» Défi
Poursuivez, s'il vous plaît, le commentaire sur la parabole du pardon en reprenant après sa dernière phrase.

C'est donc la même scène, mais cette fois c'est le premier qui a la place du maître, et qui n'agit pas du tout comme ce dernier. C'est aussi parfaitement symétrique par rapport à la première scène. Mais, Il y a eu en plus un acte très violent, presque un désir de meurtre (l'étrangler). Cela peut jouer dans la phrase "serviteur mauvais" qui sera employée par la suite. Et "serviteur mauvais", cela renvoie aussi à la parabole des talents, où le serviteur n'a pas compris qui était ce maître qui lui confiait cette somme. 

 

32 Alors celui-ci le fit appeler et lui dit : “Serviteur mauvais ! je t’avais remis toute cette dette parce que tu m’avais supplié.

33 Ne devais-tu pas, à ton tour, avoir pitié de ton compagnon, comme moi-même j’avais eu pitié de toi ?”

34 Dans sa colère, son maître le livra aux bourreaux jusqu’à ce qu’il eût remboursé tout ce qu’il devait.

 

35 C’est ainsi que mon Père du ciel vous traitera, si chacun de vous ne pardonne pas à son frère du fond du cœur. »

 

 La "sentence" qui termine cette histoire, c'est voici ce qui vous arrivera si vous ne pardonnez pas à votre frère, du fond du cœur. Et là, c'est autre chose que pardonner du bout des lèvres. Cela montre aussi que quand Dieu pardonne, il pardonne du fond du cœur. Et de cela, Pierre fera l'expérience, bien plus tard, après la résurrection en Jn 21,15-17.

 

 La pointe de la parabole: sortir de la logique du nombre.

 

La pointe de cette histoire pour moi, c'est de ne pas s'empêtrer dans du juridique, dans de l'obsessionnel, parce qu'avec Dieu ce n'est comme cela que ça se passe. Passer de 7 fois à 70 fois 7 fois, c'est complètement fou...

 

Remettre une dette qu'on ne peut pas se représenter (comme la dette de la France en ce moment), c'est complètement fou. Cela brise toutes les références.

 

Dieu n'a pas besoin de compter. Ce qui compte pour lui, c'est justement de ne pas entrer dans une relation de compte, mais d'amour. 

 

Si ce n'est pas possible à un moment donné, parce que l'homme n'est pas prêt à ce fonctionnement-là, alors oui, le juridique pourra reprendre le dessus, mais c'est bien dommage et ce n'est pas la démarche désirée par Dieu, même si une justice doit être rendue.

 

Si Jésus parle du cœur, pardonner de tout son cœur, c'est que si on pardonne avec son cœur, on ne compte plus. On sort de la logique du donnant-donnant, de la rétribution, pour entrer dans la logique de l'amour qui sera la logique de Jésus: logique de la Croix..

Entrées de données extraites
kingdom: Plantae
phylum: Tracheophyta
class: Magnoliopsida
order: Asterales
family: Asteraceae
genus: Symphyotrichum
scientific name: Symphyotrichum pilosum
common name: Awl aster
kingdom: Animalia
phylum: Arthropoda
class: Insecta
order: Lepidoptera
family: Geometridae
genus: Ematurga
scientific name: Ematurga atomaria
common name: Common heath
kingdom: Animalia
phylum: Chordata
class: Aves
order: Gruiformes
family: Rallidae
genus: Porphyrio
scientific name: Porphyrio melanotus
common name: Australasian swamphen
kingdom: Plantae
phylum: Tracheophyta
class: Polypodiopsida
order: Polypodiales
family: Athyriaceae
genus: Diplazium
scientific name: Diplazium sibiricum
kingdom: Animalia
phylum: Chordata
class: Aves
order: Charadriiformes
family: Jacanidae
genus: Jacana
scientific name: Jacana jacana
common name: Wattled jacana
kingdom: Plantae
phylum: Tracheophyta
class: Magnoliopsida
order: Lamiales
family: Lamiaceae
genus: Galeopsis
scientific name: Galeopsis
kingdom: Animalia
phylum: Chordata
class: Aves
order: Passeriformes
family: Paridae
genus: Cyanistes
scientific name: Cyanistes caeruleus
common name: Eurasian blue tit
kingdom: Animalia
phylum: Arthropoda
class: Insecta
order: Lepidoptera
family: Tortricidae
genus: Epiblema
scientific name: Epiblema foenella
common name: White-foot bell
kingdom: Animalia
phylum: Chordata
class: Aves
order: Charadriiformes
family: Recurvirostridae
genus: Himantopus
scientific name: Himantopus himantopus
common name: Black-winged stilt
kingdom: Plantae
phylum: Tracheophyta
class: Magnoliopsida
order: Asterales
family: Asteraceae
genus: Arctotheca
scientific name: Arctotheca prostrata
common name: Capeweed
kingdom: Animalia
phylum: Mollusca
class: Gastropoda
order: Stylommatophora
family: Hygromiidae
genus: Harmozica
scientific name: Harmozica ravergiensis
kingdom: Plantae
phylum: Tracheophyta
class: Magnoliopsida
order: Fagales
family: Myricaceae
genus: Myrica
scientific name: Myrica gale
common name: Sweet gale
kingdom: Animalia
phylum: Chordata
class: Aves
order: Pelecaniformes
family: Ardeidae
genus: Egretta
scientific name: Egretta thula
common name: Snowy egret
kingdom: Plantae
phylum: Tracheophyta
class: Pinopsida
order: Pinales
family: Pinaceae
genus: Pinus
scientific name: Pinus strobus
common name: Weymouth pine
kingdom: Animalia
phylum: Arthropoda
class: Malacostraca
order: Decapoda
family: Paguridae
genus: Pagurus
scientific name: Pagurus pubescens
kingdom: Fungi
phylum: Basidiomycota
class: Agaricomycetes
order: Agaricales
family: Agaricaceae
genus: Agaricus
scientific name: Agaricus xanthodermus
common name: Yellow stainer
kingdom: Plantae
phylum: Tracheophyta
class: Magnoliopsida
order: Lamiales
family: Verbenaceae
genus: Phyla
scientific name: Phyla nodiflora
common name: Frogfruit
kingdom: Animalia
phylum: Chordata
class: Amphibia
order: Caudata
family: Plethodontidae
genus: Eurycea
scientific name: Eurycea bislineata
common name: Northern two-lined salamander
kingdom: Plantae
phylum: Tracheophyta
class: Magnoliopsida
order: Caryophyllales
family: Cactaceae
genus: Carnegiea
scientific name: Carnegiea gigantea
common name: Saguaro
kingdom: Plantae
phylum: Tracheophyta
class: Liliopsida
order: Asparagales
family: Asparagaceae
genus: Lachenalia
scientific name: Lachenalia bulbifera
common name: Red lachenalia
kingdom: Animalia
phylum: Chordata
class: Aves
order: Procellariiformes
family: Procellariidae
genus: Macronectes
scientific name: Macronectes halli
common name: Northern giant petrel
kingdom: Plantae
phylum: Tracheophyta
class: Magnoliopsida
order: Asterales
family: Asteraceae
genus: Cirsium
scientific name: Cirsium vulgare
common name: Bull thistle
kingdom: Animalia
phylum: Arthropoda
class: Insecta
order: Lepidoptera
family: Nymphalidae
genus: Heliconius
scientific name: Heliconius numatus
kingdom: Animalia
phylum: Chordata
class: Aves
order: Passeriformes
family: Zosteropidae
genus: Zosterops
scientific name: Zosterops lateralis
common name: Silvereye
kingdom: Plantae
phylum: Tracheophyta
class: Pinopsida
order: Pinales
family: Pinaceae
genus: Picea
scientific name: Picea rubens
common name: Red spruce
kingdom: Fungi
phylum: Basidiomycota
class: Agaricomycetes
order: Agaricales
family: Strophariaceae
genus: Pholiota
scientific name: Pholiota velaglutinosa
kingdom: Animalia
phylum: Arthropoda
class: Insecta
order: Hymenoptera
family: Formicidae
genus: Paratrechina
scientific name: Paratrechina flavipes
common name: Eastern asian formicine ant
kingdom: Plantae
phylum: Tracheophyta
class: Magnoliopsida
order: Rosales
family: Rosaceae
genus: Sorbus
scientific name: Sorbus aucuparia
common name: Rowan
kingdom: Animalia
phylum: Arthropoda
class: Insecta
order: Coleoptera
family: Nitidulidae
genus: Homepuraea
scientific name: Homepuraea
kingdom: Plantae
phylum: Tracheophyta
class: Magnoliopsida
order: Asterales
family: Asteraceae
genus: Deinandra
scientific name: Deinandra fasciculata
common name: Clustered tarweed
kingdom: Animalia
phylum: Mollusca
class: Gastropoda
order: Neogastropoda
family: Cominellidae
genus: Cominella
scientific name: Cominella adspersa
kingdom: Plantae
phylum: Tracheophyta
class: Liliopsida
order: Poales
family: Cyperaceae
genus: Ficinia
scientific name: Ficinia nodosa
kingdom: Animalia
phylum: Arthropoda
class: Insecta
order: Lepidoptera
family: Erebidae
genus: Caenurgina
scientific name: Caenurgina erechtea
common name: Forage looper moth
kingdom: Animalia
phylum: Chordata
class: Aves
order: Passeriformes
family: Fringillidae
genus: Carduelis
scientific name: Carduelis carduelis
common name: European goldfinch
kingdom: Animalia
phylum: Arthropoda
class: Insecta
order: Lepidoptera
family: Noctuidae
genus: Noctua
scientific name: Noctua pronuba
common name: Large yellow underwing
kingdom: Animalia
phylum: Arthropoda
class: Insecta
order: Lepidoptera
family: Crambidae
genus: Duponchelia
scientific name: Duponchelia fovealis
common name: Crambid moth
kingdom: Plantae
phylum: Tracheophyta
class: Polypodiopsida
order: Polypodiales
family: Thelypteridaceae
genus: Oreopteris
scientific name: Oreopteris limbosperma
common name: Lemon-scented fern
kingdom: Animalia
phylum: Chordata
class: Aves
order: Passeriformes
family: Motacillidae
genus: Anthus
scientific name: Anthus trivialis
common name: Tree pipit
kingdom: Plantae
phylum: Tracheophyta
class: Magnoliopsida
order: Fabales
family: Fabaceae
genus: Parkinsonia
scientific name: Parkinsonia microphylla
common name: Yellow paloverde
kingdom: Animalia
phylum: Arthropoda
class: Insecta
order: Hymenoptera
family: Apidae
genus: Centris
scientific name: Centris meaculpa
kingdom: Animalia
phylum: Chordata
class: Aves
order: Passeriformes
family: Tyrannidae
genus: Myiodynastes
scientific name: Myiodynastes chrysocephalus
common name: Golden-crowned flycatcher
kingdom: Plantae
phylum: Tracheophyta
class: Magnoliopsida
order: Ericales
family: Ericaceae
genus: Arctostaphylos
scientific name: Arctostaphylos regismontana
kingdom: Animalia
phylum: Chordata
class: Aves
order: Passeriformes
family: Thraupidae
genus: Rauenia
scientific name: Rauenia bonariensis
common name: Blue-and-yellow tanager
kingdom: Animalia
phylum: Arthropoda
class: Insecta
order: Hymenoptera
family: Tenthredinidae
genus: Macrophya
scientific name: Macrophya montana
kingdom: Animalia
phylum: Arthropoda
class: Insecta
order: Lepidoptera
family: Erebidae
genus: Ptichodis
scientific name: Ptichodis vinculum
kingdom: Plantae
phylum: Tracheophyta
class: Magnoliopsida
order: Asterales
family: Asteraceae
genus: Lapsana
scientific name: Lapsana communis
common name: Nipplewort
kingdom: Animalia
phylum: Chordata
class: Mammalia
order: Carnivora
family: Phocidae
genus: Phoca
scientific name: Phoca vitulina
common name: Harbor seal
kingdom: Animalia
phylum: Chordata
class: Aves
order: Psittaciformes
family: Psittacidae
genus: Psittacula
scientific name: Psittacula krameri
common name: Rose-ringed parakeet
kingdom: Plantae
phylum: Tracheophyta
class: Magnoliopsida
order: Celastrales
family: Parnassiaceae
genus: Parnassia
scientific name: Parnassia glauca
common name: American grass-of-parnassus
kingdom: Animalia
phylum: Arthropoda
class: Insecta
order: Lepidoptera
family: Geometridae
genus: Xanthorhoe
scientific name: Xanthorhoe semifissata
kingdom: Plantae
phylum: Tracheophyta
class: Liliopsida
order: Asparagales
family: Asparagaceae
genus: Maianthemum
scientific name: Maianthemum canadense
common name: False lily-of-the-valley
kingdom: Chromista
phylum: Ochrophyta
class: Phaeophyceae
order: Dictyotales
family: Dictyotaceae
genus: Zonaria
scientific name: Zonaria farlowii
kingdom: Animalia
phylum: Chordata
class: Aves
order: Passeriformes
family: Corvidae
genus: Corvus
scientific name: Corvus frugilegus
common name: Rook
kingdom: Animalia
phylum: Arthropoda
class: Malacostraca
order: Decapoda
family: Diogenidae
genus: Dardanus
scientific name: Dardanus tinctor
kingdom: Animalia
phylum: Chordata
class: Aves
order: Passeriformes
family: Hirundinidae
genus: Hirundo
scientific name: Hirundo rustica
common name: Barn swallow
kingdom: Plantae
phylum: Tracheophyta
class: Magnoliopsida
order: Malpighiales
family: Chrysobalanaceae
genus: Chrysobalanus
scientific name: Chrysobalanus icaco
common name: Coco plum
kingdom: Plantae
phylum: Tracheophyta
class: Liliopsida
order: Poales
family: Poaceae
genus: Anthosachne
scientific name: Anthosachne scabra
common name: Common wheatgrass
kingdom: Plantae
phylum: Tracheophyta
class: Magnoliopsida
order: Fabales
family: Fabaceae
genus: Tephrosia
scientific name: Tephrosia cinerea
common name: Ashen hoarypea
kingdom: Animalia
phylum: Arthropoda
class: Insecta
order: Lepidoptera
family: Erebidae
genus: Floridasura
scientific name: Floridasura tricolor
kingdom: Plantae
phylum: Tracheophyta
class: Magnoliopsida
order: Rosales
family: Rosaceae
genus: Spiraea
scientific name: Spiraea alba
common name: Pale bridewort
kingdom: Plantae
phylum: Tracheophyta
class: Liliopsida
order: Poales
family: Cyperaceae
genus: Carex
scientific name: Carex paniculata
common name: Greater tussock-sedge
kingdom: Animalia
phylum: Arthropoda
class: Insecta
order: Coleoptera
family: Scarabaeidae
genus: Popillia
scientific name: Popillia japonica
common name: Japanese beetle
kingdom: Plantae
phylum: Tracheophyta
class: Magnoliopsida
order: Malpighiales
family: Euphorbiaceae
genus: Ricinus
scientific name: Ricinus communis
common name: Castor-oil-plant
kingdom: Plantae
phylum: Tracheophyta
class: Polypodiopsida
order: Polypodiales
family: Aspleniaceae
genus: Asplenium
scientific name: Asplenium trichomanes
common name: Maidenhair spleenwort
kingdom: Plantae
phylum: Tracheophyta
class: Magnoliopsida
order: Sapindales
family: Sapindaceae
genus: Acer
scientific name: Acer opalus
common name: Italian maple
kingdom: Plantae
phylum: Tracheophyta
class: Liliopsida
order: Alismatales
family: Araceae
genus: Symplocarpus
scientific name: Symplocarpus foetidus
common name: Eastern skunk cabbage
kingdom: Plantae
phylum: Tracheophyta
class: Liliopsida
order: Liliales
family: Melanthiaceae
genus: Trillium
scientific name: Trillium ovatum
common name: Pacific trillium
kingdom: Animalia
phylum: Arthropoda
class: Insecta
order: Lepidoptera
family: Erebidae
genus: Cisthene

» Réponse à l'exercice
Ce que je veux dire, c'est que quand Pierre pose la question du pardon en termes juridiques, Jésus, par la démesure, fait sauter cette conception étriquée. Et il enfonce le clou en montrant que Dieu (le roi, le maître) ne rentre pas dans cette manière de fonctionner. Peu importe la somme, il ne se place pas dans le juridique, mais s'il fait grâce, s'il a pitié, c'est que cela change d'ordre. 

 

J'ai envie de dire que cela se passe dans l'affectif, et que ce qui est demandé aux disciples, c'est de sortir d'une logique de rétribution pour entrer dans une logique de l'amour. C'est ce que le serviteur mauvais, au cœur fermé, n'a pas été capable de comprendre.

 

On peut noter que les mots rembourser, dettes, sont omniprésents, ce qui renvoie presque à du juridique, comme dans le passage précédent (Mt 18, 15-18) qui est centré sur le péché. 

J'ai lu récemment que ce qui explique l'impossible reconnaissance, c'est que ce serviteur s'est mis dans la tête qu'il devait rembourser (ce qui explique son comportement inadmissible, avec son compagnon, alors que la dette lui a été remise. C'est comme s'il n'avait pas pu croire que c'était possible. Il a entendu délai, il n'a pas entendu que la dette était apurée). 

 

Je vais dans un premier temps laisser ce débiteur qui ne se laisse pas fléchir raconter ce qui s'est passé, puis j'analyserai le texte à ma manière.

 

 

L'homme raconte

 

Il paraît que le maître est revenu d'une longue absence et qu'il va voir avec chacun d'entre nous ce que nous lui devons. L'ennui, c'est que moi, ça fait des années et des années que j'emprunte, parce que je suis un joueur et que je perds et je perds; et je gagne et je reperds. Peut-être qu'il n'aurait pas dû me laisser emprunter autant. Alors je vais essayer de m'enfuir, parce que c'est sûr que je vais être vendu moi et ma famille, je vais perdre les quelques biens que ma femme a réussi à garder, et ce sera pour toute notre vie. C'est de sa faute à lui, d'abord, il n'aurait pas dû me laisser m'endetter à ce point-là. 

 

Seulement je n'ai pas pu prendre la fuite, parce que les autres employés, à qui je dois aussi des sous, même si certains m'en doivent, m'ont rattrapé. Ils m'ont conduit manu militari devant lui. Et Là j'ai peur, très peur. 

 

Il ne me reste qu'une chose à faire: jouer le tout pour le tout, lui demander de prendre patience, prendre un air contrit, me jeter à ses pieds. C'est ce que j'ai fait, et curieusement ça a marché. Il est étonnant ce maître, et maintenant je ne suis pas en prison; ma dette est remise, et je peux reprendre ma vie. Que ma femme va être contente!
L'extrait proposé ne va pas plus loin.